* [Excerpt to read]:
========================

Web Scraping and Mining Unstructured Data with MATLAB
A lot of information is shared on the web and a lot of people are interested in taking advantage of it. It can be used to enrich the existing data, for example. However, information is buries in HTML tags and it is not easy to extract useful information. Today's guest blogger, Toshi Takeuchi shows us how he uses MATLAB for web scraping to harvest useful data from the web and then uses fuzzy string match to enrich existing data.
Contents
- NIPS 2015 Papers
- Scraping Data from a Web Page
- Matching Scraped Data to Database Table
- Fuzzy String Matching
- Validating Fuzzy Match Results
- Updating Missing Values with Fuzzy Match Result
- Reviewing Unmatched
- Substring Match
- Updating Missing Values with Substring Match Result
- Visualizing Paper Author Affiliation
- Summary
NIPS 2015 Papers
Web scraping is actually pretty easy with MATLAB thanks to new string fucntions introdiced in R2016B.
I am going to use as an example the same data used in Text Mining Machine Learning Research Papers with MATLAB.
If you would like to follow along, please download
- the source of this post by clicking on "Get the MATLAB code" at the bottom of this page
- the data from Kaggle's NIPS 2015 Papers page
- my custom function levenshtein.m
- my custom script to generate GIF animation animateNIPS2015.m
Here I am using sqlite in Database Toolbox to load data from a sqlite file. If you don't have Database Toolbox, you can try readtable to read CSV files. Authors table only list names, but I want to enrich it with authors' affilation to see which organizations are active in this academic conference.

========================

* [Supplied information]:
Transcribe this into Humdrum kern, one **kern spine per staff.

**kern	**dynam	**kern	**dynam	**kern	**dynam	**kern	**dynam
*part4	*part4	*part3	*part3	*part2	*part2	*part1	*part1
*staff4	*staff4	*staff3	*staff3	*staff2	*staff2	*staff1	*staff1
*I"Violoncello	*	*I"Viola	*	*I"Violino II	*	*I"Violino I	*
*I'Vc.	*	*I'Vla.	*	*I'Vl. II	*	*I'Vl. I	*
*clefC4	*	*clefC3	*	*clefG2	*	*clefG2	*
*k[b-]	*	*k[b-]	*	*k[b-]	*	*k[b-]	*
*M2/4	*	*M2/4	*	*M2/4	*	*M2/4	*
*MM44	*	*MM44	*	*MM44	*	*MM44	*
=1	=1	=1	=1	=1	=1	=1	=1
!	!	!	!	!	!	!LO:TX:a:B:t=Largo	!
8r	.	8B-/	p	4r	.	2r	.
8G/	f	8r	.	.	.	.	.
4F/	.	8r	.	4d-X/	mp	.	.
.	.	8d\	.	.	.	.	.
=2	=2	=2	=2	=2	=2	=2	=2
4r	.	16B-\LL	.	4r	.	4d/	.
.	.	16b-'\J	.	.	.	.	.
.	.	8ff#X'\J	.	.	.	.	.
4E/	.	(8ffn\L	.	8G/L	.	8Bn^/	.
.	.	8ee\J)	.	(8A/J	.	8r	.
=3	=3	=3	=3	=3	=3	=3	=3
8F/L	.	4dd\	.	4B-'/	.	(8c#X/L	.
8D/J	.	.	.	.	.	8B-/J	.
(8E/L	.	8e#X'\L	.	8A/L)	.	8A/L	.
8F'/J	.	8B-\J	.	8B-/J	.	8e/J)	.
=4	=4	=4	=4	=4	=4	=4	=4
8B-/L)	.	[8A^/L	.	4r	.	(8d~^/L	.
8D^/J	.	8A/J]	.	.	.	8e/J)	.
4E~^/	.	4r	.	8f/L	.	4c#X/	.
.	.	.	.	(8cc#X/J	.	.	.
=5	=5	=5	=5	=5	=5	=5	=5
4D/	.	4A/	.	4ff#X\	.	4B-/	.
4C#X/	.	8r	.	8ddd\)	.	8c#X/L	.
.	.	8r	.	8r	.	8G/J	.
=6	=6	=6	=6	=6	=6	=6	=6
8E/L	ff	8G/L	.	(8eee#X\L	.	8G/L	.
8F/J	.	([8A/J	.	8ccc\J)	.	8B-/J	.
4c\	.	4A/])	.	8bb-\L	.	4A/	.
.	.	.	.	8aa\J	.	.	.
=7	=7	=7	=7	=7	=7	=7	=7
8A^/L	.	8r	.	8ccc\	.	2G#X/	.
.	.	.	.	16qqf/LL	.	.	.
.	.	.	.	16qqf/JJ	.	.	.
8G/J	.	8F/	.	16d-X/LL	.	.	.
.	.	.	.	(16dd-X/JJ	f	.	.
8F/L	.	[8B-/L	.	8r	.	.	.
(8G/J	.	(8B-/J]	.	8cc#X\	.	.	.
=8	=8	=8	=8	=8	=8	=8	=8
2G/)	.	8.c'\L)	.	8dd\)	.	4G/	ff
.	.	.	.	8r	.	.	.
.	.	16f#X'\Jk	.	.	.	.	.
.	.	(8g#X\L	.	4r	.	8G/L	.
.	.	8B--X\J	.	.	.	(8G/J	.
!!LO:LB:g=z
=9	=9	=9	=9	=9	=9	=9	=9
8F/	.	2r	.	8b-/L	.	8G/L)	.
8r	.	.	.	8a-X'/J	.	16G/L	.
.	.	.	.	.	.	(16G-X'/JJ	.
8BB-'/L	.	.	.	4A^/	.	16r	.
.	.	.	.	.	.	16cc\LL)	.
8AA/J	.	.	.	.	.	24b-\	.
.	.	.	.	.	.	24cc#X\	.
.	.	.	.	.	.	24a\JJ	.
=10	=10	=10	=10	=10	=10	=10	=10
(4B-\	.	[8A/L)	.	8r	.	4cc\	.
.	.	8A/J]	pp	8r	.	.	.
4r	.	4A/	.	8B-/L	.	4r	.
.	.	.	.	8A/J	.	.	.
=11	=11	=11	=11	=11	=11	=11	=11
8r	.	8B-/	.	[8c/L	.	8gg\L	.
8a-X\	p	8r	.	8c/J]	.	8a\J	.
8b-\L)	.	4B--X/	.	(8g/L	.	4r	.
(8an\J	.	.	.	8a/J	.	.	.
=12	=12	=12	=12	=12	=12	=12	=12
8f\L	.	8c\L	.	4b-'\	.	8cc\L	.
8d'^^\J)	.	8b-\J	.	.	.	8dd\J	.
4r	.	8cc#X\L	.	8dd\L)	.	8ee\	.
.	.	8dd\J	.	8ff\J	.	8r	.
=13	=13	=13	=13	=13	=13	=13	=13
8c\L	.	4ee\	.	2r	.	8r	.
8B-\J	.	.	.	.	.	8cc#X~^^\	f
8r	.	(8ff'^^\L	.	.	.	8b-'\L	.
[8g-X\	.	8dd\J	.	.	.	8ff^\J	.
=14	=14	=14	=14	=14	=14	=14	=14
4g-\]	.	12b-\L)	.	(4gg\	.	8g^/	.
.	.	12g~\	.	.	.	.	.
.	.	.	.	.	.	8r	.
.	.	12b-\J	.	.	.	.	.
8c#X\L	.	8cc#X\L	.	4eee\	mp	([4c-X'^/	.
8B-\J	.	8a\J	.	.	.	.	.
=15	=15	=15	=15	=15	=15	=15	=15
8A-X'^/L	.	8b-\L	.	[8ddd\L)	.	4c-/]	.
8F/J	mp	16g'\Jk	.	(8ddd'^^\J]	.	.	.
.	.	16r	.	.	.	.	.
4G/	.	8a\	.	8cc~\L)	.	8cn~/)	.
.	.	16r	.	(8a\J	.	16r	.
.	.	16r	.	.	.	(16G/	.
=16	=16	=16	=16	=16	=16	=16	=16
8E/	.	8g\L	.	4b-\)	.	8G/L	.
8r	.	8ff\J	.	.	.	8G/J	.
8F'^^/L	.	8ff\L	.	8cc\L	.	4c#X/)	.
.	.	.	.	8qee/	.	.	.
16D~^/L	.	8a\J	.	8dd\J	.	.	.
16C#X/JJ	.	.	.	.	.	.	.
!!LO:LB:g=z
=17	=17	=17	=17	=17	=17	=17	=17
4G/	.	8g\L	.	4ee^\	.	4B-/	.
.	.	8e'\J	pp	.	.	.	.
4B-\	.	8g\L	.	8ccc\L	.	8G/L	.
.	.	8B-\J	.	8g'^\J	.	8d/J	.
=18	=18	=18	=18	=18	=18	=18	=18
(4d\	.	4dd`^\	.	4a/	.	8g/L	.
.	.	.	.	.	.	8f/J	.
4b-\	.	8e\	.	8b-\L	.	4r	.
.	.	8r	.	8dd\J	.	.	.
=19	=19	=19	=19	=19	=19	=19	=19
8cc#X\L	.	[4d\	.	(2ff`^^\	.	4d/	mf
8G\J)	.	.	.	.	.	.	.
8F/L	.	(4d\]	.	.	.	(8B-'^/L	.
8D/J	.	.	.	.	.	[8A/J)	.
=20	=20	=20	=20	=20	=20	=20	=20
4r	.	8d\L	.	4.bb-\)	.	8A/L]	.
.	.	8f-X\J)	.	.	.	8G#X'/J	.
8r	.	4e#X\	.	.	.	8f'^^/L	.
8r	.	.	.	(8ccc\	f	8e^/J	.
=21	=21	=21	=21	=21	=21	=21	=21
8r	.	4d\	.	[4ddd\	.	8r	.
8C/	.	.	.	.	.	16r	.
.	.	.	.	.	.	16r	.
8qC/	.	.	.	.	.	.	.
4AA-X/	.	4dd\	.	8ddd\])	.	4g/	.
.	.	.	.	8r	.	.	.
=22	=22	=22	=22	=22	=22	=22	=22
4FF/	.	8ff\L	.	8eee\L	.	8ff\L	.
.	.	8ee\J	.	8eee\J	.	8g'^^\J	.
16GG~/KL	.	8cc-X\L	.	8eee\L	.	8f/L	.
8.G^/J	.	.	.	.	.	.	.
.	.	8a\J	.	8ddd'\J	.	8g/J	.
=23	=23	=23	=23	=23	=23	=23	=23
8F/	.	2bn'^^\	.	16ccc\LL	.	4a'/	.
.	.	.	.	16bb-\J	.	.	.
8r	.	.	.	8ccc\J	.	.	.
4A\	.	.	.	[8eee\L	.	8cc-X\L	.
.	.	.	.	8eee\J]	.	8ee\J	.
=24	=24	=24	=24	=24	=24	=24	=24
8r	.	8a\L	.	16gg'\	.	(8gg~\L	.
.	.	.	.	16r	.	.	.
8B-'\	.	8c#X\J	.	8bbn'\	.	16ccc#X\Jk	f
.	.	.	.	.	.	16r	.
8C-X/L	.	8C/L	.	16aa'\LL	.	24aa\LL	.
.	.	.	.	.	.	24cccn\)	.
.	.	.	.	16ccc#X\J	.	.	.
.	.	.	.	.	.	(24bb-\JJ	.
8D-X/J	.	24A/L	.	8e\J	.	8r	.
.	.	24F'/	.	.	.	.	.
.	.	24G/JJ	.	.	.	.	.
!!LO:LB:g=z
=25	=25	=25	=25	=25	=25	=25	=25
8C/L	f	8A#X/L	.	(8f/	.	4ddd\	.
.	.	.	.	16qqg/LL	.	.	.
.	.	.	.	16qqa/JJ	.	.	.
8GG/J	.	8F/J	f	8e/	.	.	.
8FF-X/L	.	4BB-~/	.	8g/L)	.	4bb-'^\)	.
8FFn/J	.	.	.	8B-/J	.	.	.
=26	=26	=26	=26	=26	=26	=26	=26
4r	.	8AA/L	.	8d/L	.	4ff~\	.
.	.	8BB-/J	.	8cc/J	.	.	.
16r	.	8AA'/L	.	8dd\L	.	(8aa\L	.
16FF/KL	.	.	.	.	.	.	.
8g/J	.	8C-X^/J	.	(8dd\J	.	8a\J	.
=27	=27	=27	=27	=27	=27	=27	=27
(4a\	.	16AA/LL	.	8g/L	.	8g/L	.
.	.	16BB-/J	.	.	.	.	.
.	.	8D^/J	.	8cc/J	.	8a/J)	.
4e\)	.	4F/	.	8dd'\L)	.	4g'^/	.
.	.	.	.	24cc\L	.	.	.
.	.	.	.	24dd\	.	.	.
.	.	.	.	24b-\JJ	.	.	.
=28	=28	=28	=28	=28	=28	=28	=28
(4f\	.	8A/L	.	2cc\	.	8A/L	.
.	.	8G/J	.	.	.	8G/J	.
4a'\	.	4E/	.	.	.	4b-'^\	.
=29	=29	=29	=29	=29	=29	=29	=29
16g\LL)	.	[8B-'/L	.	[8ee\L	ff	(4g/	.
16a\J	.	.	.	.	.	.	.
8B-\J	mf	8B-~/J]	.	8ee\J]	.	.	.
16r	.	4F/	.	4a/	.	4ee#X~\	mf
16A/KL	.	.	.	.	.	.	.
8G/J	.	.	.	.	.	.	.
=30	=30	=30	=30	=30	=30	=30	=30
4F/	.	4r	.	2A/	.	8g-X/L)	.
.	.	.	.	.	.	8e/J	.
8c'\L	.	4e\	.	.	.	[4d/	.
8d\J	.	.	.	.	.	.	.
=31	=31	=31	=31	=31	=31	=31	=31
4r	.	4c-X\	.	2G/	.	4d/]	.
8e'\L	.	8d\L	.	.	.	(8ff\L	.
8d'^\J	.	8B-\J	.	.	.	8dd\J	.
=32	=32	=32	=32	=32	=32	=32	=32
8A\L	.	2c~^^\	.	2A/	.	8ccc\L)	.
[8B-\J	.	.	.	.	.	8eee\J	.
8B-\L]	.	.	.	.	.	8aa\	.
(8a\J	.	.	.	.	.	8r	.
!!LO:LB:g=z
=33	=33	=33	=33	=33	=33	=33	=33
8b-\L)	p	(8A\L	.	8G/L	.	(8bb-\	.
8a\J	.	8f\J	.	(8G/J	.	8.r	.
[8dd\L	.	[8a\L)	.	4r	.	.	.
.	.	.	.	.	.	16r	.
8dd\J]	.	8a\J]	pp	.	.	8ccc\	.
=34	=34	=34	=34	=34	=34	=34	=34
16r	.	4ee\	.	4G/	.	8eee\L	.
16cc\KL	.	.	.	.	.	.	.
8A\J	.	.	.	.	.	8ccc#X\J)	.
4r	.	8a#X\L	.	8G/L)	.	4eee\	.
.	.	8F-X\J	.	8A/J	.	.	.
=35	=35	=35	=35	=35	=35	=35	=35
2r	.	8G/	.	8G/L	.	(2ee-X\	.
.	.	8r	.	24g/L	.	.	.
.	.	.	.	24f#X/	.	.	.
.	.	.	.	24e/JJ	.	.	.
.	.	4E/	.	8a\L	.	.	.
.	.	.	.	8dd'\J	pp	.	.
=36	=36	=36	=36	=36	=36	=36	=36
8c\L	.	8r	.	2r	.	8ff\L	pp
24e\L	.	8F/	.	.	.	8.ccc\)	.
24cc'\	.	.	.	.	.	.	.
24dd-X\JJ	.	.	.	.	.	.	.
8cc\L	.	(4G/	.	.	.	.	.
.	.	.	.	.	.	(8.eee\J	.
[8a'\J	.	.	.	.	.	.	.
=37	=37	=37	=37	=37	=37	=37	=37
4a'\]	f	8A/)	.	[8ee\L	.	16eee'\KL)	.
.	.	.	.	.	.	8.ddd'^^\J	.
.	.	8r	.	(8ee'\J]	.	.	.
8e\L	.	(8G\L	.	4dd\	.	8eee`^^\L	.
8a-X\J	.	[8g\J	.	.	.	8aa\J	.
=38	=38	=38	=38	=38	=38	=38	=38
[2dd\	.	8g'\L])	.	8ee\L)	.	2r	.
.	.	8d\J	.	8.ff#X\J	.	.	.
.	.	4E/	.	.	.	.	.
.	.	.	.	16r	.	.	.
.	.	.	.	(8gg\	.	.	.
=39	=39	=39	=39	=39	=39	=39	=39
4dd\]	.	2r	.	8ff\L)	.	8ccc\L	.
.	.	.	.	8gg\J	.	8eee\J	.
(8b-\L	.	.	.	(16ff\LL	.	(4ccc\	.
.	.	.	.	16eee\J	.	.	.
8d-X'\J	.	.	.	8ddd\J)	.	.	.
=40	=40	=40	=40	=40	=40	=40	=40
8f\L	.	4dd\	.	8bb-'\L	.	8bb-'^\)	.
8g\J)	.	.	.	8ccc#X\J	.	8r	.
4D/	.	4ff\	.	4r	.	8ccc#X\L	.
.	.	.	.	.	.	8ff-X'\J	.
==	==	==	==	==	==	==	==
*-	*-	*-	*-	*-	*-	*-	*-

========================

* [The problem]: Echo the part of the MATLAB web scraping post that starts at "If you would" and ends at "this academic conference.". The records are unrelated material that stands apart from the text.

* [Written solution]:
If you would like to follow along, please download
- the source of this post by clicking on "Get the MATLAB code" at the bottom of this page
- the data from Kaggle's NIPS 2015 Papers page
- my custom function levenshtein.m
- my custom script to generate GIF animation animateNIPS2015.m
Here I am using sqlite in Database Toolbox to load data from a sqlite file. If you don't have Database Toolbox, you can try readtable to read CSV files. Authors table only list names, but I want to enrich it with authors' affilation to see which organizations are active in this academic conference.